══ The data ══

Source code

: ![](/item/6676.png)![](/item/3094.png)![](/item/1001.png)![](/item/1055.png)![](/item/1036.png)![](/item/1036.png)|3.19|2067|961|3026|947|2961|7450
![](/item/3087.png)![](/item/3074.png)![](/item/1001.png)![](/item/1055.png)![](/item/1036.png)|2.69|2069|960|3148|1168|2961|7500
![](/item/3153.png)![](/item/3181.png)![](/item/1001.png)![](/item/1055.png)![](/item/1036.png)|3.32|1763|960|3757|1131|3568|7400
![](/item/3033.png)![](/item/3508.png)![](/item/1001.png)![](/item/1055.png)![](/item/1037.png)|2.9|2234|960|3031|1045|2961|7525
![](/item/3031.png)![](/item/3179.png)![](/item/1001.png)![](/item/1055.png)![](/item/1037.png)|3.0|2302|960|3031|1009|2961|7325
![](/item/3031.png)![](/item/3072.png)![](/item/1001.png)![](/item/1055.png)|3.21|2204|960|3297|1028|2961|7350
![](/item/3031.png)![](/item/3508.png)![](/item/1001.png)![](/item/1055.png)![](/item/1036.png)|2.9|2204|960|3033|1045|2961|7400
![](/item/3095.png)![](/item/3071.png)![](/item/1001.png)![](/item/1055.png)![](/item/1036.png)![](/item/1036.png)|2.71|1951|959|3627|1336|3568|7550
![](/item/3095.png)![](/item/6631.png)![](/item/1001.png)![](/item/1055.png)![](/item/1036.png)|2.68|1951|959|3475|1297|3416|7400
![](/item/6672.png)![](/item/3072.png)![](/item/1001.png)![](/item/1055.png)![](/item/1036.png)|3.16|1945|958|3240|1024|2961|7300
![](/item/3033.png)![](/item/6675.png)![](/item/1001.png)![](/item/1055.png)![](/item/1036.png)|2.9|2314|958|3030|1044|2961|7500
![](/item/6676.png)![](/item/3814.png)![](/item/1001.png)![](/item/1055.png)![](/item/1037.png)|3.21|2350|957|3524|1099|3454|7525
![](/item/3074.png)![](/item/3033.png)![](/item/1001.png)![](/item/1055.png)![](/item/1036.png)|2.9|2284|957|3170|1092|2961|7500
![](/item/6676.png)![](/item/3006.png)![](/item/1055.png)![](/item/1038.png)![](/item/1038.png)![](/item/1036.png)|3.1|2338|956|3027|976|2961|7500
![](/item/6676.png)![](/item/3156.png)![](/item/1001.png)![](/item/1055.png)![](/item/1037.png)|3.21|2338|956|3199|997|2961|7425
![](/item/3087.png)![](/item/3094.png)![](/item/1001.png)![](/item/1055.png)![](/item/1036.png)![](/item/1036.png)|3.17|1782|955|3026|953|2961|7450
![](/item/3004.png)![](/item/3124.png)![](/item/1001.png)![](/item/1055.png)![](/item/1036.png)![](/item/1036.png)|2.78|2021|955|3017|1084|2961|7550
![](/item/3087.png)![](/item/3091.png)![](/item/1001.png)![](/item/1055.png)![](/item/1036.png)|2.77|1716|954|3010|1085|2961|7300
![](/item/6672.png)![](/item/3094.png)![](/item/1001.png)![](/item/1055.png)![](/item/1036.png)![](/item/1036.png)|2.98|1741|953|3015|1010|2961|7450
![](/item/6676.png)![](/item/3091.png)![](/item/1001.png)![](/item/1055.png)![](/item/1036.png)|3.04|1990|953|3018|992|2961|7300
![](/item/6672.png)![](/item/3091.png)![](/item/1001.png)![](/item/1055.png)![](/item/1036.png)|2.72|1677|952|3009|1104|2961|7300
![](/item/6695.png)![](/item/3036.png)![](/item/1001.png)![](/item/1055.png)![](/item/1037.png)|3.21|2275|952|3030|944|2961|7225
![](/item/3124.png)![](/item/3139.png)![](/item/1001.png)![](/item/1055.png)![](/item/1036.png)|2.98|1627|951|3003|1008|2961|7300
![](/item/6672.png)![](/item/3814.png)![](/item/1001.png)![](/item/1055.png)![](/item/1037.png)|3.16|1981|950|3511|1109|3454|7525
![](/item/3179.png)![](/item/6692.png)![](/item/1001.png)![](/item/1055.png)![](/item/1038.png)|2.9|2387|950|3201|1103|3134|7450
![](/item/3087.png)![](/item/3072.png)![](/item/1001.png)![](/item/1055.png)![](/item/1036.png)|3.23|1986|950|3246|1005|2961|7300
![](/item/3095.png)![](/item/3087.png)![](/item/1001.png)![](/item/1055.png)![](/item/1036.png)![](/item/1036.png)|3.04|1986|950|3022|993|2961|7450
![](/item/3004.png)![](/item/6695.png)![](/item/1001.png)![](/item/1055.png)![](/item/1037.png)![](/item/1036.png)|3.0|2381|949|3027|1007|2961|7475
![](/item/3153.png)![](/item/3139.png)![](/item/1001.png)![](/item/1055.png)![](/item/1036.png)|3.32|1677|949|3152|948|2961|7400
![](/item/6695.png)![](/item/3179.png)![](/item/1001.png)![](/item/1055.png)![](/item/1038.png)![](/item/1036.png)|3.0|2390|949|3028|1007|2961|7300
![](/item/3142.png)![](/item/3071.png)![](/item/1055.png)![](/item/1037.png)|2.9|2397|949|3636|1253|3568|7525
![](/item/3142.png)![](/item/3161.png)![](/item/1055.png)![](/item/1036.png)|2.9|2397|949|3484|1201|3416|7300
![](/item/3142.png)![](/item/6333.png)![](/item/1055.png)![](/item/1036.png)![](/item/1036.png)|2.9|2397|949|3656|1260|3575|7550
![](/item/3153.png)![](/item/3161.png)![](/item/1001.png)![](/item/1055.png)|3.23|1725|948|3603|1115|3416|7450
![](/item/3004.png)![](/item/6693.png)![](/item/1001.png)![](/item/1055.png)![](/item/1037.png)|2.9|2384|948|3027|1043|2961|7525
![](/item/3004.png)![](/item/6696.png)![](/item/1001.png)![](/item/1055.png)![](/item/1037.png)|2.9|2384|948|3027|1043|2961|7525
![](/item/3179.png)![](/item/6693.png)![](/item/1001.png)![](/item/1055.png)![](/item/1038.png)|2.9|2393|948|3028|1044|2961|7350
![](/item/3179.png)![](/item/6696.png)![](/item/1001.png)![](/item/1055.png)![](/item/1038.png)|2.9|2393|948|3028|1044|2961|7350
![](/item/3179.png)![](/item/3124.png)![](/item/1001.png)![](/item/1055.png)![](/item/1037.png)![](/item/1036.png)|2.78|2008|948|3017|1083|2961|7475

═══

## Brief
Return every record, leaving each line exactly as it was given.

## Answer to the exercise
Source code

: ![](/item/6676.png)![](/item/3094.png)![](/item/1001.png)![](/item/1055.png)![](/item/1036.png)![](/item/1036.png)|3.19|2067|961|3026|947|2961|7450
![](/item/3087.png)![](/item/3074.png)![](/item/1001.png)![](/item/1055.png)![](/item/1036.png)|2.69|2069|960|3148|1168|2961|7500
![](/item/3153.png)![](/item/3181.png)![](/item/1001.png)![](/item/1055.png)![](/item/1036.png)|3.32|1763|960|3757|1131|3568|7400
![](/item/3033.png)![](/item/3508.png)![](/item/1001.png)![](/item/1055.png)![](/item/1037.png)|2.9|2234|960|3031|1045|2961|7525
![](/item/3031.png)![](/item/3179.png)![](/item/1001.png)![](/item/1055.png)![](/item/1037.png)|3.0|2302|960|3031|1009|2961|7325
![](/item/3031.png)![](/item/3072.png)![](/item/1001.png)![](/item/1055.png)|3.21|2204|960|3297|1028|2961|7350
![](/item/3031.png)![](/item/3508.png)![](/item/1001.png)![](/item/1055.png)![](/item/1036.png)|2.9|2204|960|3033|1045|2961|7400
![](/item/3095.png)![](/item/3071.png)![](/item/1001.png)![](/item/1055.png)![](/item/1036.png)![](/item/1036.png)|2.71|1951|959|3627|1336|3568|7550
![](/item/3095.png)![](/item/6631.png)![](/item/1001.png)![](/item/1055.png)![](/item/1036.png)|2.68|1951|959|3475|1297|3416|7400
![](/item/6672.png)![](/item/3072.png)![](/item/1001.png)![](/item/1055.png)![](/item/1036.png)|3.16|1945|958|3240|1024|2961|7300
![](/item/3033.png)![](/item/6675.png)![](/item/1001.png)![](/item/1055.png)![](/item/1036.png)|2.9|2314|958|3030|1044|2961|7500
![](/item/6676.png)![](/item/3814.png)![](/item/1001.png)![](/item/1055.png)![](/item/1037.png)|3.21|2350|957|3524|1099|3454|7525
![](/item/3074.png)![](/item/3033.png)![](/item/1001.png)![](/item/1055.png)![](/item/1036.png)|2.9|2284|957|3170|1092|2961|7500
![](/item/6676.png)![](/item/3006.png)![](/item/1055.png)![](/item/1038.png)![](/item/1038.png)![](/item/1036.png)|3.1|2338|956|3027|976|2961|7500
![](/item/6676.png)![](/item/3156.png)![](/item/1001.png)![](/item/1055.png)![](/item/1037.png)|3.21|2338|956|3199|997|2961|7425
![](/item/3087.png)![](/item/3094.png)![](/item/1001.png)![](/item/1055.png)![](/item/1036.png)![](/item/1036.png)|3.17|1782|955|3026|953|2961|7450
![](/item/3004.png)![](/item/3124.png)![](/item/1001.png)![](/item/1055.png)![](/item/1036.png)![](/item/1036.png)|2.78|2021|955|3017|1084|2961|7550
![](/item/3087.png)![](/item/3091.png)![](/item/1001.png)![](/item/1055.png)![](/item/1036.png)|2.77|1716|954|3010|1085|2961|7300
![](/item/6672.png)![](/item/3094.png)![](/item/1001.png)![](/item/1055.png)![](/item/1036.png)![](/item/1036.png)|2.98|1741|953|3015|1010|2961|7450
![](/item/6676.png)![](/item/3091.png)![](/item/1001.png)![](/item/1055.png)![](/item/1036.png)|3.04|1990|953|3018|992|2961|7300
![](/item/6672.png)![](/item/3091.png)![](/item/1001.png)![](/item/1055.png)![](/item/1036.png)|2.72|1677|952|3009|1104|2961|7300
![](/item/6695.png)![](/item/3036.png)![](/item/1001.png)![](/item/1055.png)![](/item/1037.png)|3.21|2275|952|3030|944|2961|7225
![](/item/3124.png)![](/item/3139.png)![](/item/1001.png)![](/item/1055.png)![](/item/1036.png)|2.98|1627|951|3003|1008|2961|7300
![](/item/6672.png)![](/item/3814.png)![](/item/1001.png)![](/item/1055.png)![](/item/1037.png)|3.16|1981|950|3511|1109|3454|7525
![](/item/3179.png)![](/item/6692.png)![](/item/1001.png)![](/item/1055.png)![](/item/1038.png)|2.9|2387|950|3201|1103|3134|7450
![](/item/3087.png)![](/item/3072.png)![](/item/1001.png)![](/item/1055.png)![](/item/1036.png)|3.23|1986|950|3246|1005|2961|7300
![](/item/3095.png)![](/item/3087.png)![](/item/1001.png)![](/item/1055.png)![](/item/1036.png)![](/item/1036.png)|3.04|1986|950|3022|993|2961|7450
![](/item/3004.png)![](/item/6695.png)![](/item/1001.png)![](/item/1055.png)![](/item/1037.png)![](/item/1036.png)|3.0|2381|949|3027|1007|2961|7475
![](/item/3153.png)![](/item/3139.png)![](/item/1001.png)![](/item/1055.png)![](/item/1036.png)|3.32|1677|949|3152|948|2961|7400
![](/item/6695.png)![](/item/3179.png)![](/item/1001.png)![](/item/1055.png)![](/item/1038.png)![](/item/1036.png)|3.0|2390|949|3028|1007|2961|7300
![](/item/3142.png)![](/item/3071.png)![](/item/1055.png)![](/item/1037.png)|2.9|2397|949|3636|1253|3568|7525
![](/item/3142.png)![](/item/3161.png)![](/item/1055.png)![](/item/1036.png)|2.9|2397|949|3484|1201|3416|7300
![](/item/3142.png)![](/item/6333.png)![](/item/1055.png)![](/item/1036.png)![](/item/1036.png)|2.9|2397|949|3656|1260|3575|7550
![](/item/3153.png)![](/item/3161.png)![](/item/1001.png)![](/item/1055.png)|3.23|1725|948|3603|1115|3416|7450
![](/item/3004.png)![](/item/6693.png)![](/item/1001.png)![](/item/1055.png)![](/item/1037.png)|2.9|2384|948|3027|1043|2961|7525
![](/item/3004.png)![](/item/6696.png)![](/item/1001.png)![](/item/1055.png)![](/item/1037.png)|2.9|2384|948|3027|1043|2961|7525
![](/item/3179.png)![](/item/6693.png)![](/item/1001.png)![](/item/1055.png)![](/item/1038.png)|2.9|2393|948|3028|1044|2961|7350
![](/item/3179.png)![](/item/6696.png)![](/item/1001.png)![](/item/1055.png)![](/item/1038.png)|2.9|2393|948|3028|1044|2961|7350
![](/item/3179.png)![](/item/3124.png)![](/item/1001.png)![](/item/1055.png)![](/item/1037.png)![](/item/1036.png)|2.78|2008|948|3017|1083|2961|7475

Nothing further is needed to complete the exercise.